**DATASET RECORDS**

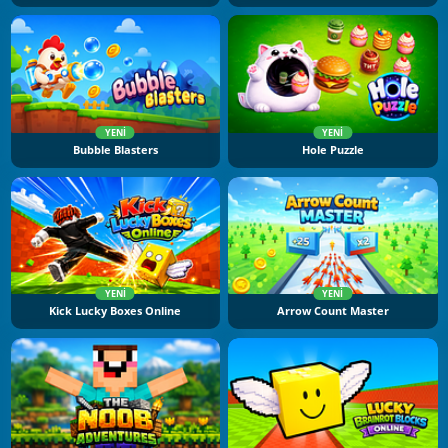
YENI
YENI
Bubble Blasters
Hole Puzzle
YENI
YENI
Kick Lucky Boxes Online
Arrow Count Master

**YOUR ASSIGNMENT**
Reproduce every text line of the listing above verbatim and in the original order, leaving out the picture.

**YOUR RESPONSE**
YENI
YENI
Bubble Blasters
Hole Puzzle
YENI
YENI
Kick Lucky Boxes Online
Arrow Count Master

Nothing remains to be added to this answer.